Laying back on my bed, I put on Dark Side of the Moon, possibly the best trip album ever and certainly one any Pink Floyd fan can't be without. As the heartbeat of Breathe began, a weight of anticipation rose in my chest, like suddenly seeing your fav band on stage after waiting hours in line. The music was incredibly clear, guitar chords ringing in my mind, swirling around my head, moving through me. Even though I was several feet from my speakers, covered in a blanket from head to toe, it was the clearest and most three dimensional music I have ever heard. Behind closed eyes I saw Roger Waters hammering away at the bass line of Time, felt the way his fingers hit the strings, the run of thoughts through his head when he wrote the song. I was no longer listening to the music, every chord change every beat affected me in a way that it had become pure communication, pure emotion without the clumsiness of words
I began to see wilds waves of colors stream past my closed eye lids, sometimes moving with the music. By the time Any Colour You Like rolled around, I was completely awash in the spread of the psychedelic organ as it echoed from side to side. I was laying in what felt like a pool of water, only it was maybe one foot deep and completely awash in a swath of colors, ranging from deep purple to bright orange. With the rise and fall of the chords, I could feel it flow over me, like I was swimming in the music. My ego was almost completely lost, and I completely melded with the music. With deeper notes the 'water' turned thick and moved slowly, a purplish tinge vibrating with the tone. As things became higher pitched, the feeling of lying in a river of fast moving sound flowed over me. It was the most beautiful and peaceful moment I've ever experienced. So complete, so natural, to not only hear music but to feel it and be a part of it. This one album has been there from the first time I smoked herb to my last trip I'm describing here, an old friend...one whom I've spent much time with and means a lot to me.
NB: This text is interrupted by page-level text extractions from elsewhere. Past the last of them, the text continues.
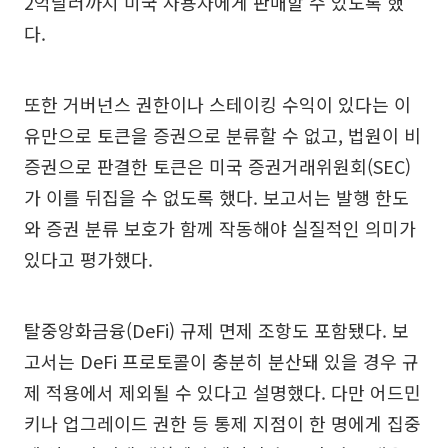
2억달러까지 미국 사용자에게 판매할 수 있도록 했
다.
또한 거버넌스 권한이나 스테이킹 수익이 있다는 이
유만으로 토큰을 증권으로 분류할 수 없고, 법원이 비
증권으로 판결한 토큰은 미국 증권거래위원회(SEC)
가 이를 뒤집을 수 없도록 했다. 보고서는 발행 한도
와 증권 분류 보호가 함께 작동해야 실질적인 의미가
있다고 평가했다.
탈중앙화금융(DeFi) 규제 면제 조항도 포함됐다. 보
고서는 DeFi 프로토콜이 충분히 분산돼 있을 경우 규
제 적용에서 제외될 수 있다고 설명했다. 다만 어드민
키나 업그레이드 권한 등 통제 지점이 한 명에게 집중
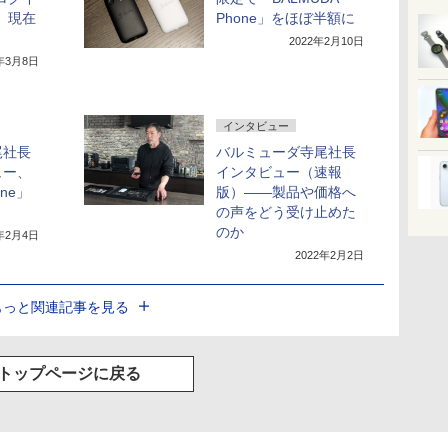
、現在
Phone」をほぼ半額に
2022年2月10日
2年3月8日
インタビュー
尾社長
バルミューダ寺尾社長
ュー、
インタビュー（速報
one」
版）――製品や価格へ
の声をどう受け止めた
のか
2年2月4日
2022年2月2日
もっと関連記事を見る
トップページに戻る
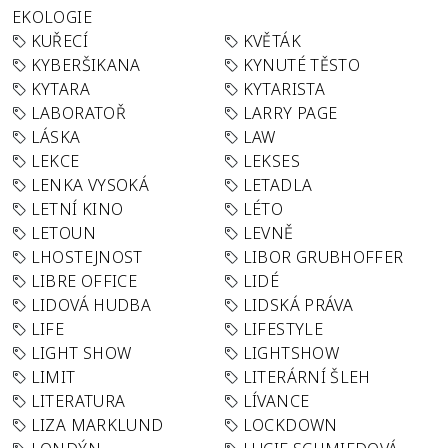
EKOLOGIE
KUŘECÍ
KVĚTÁK
KYBERŠIKANA
KYNUTÉ TĚSTO
KYTARA
KYTARISTA
LABORATOŘ
LARRY PAGE
LÁSKA
LAW
LEKCE
LEKSES
LENKA VYSOKÁ
LETADLA
LETNÍ KINO
LÉTO
LETOUN
LEVNĚ
LHOSTEJNOST
LIBOR GRUBHOFFER
LIBRE OFFICE
LIDÉ
LIDOVÁ HUDBA
LIDSKÁ PRÁVA
LIFE
LIFESTYLE
LIGHT SHOW
LIGHTSHOW
LIMIT
LITERÁRNÍ ŠLEH
LITERATURA
LÍVANCE
LIZA MARKLUND
LOCKDOWN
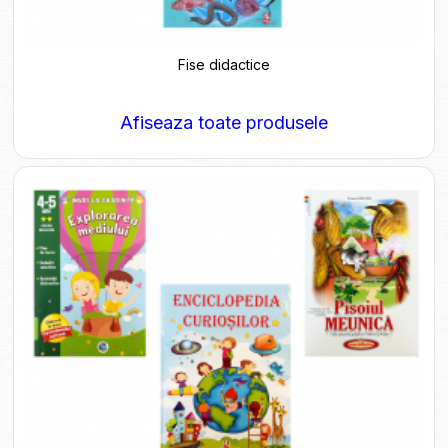
Fise didactice
Afiseaza toate produsele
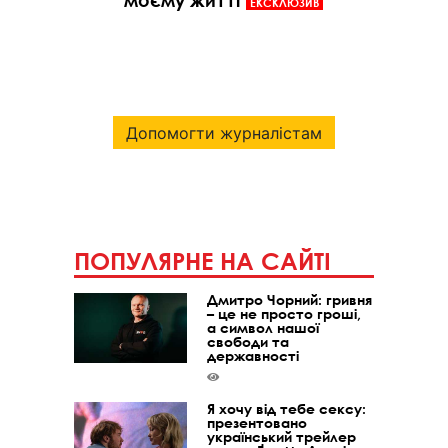
моєму житті
ЕКСКЛЮЗИВ
Допомогти журналістам
ПОПУЛЯРНЕ НА САЙТІ
Дмитро Чорний: гривня
– це не просто гроші,
а символ нашої
свободи та
державності
Я хочу від тебе сексу:
презентовано
український трейлер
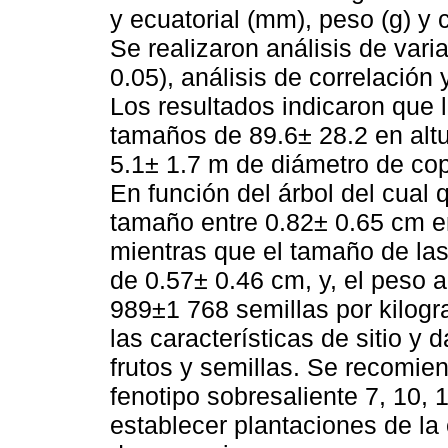
y ecuatorial (mm), peso (g) y 
Se realizaron análisis de var
0.05), análisis de correlación 
Los resultados indicaron que 
tamaños de 89.6± 28.2 en altu
5.1± 1.7 m de diámetro de co
En función del árbol del cual 
tamaño entre 0.82± 0.65 cm e
mientras que el tamaño de las
de 0.57± 0.46 cm, y, el peso 
989±1 768 semillas por kilogr
las características de sitio y 
frutos y semillas. Se recomie
fenotipo sobresaliente 7, 10,
establecer plantaciones de la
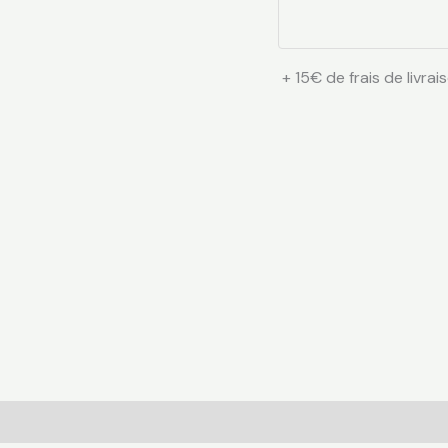
+ 15€ de frais de livrai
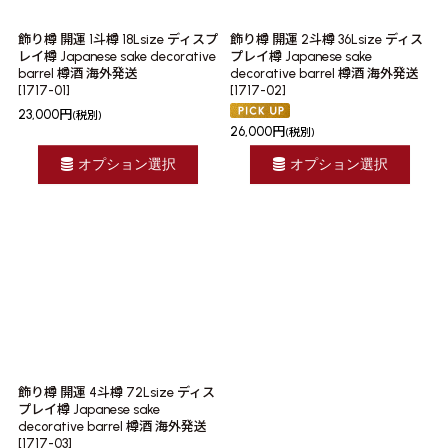
飾り樽 開運 1斗樽 18Lsize ディスプ
飾り樽 開運 2斗樽 36Lsize ディス
レイ樽 Japanese sake decorative
プレイ樽 Japanese sake
barrel 樽酒 海外発送
decorative barrel 樽酒 海外発送
[
1717-01
]
[
1717-02
]
23,000
円
(税別)
26,000
円
(税別)
オプション選択
オプション選択
飾り樽 開運 4斗樽 72Lsize ディス
プレイ樽 Japanese sake
decorative barrel 樽酒 海外発送
[
1717-03
]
The whole time I was swimming in this music, I would occasionally look down and see myself floating in this sea of sound. However, instead of what I expected myself to look like, I had a very feminine form to replace the usual blockiness of my own body. It was very beautiful, completely natural. This feeling would extend past the peak, when I began to snap back to reality. It came to the point where it seemed to remind me of my sister, whom I haven't seen in almost a year since she moved over seas. This femininess seemed to explain a lot of her behavior, and I felt very close to her, to the point of seeming to touch her sleepy mind (it was only 3am where she was) and just let her know how much I love and appreciate her.
The rest of the trip included lots of Nintendo, watching Fantasia, and the usual rowdiness of a bunch of college guys playing games. The complete psychedelic experience ceased to end once I stepped out my door, leaving some colorful visuals and wall bubbling, but ceasing to be the compolete immersiveness of before. My peak was very late, being about 5 hours after I took the cubies, but was such an incredibly beautiful, peaceful and meaningful experience that I would not have traded it for anything. even walking to class, I find myself smiling, appreciating what many take for granted and will never know.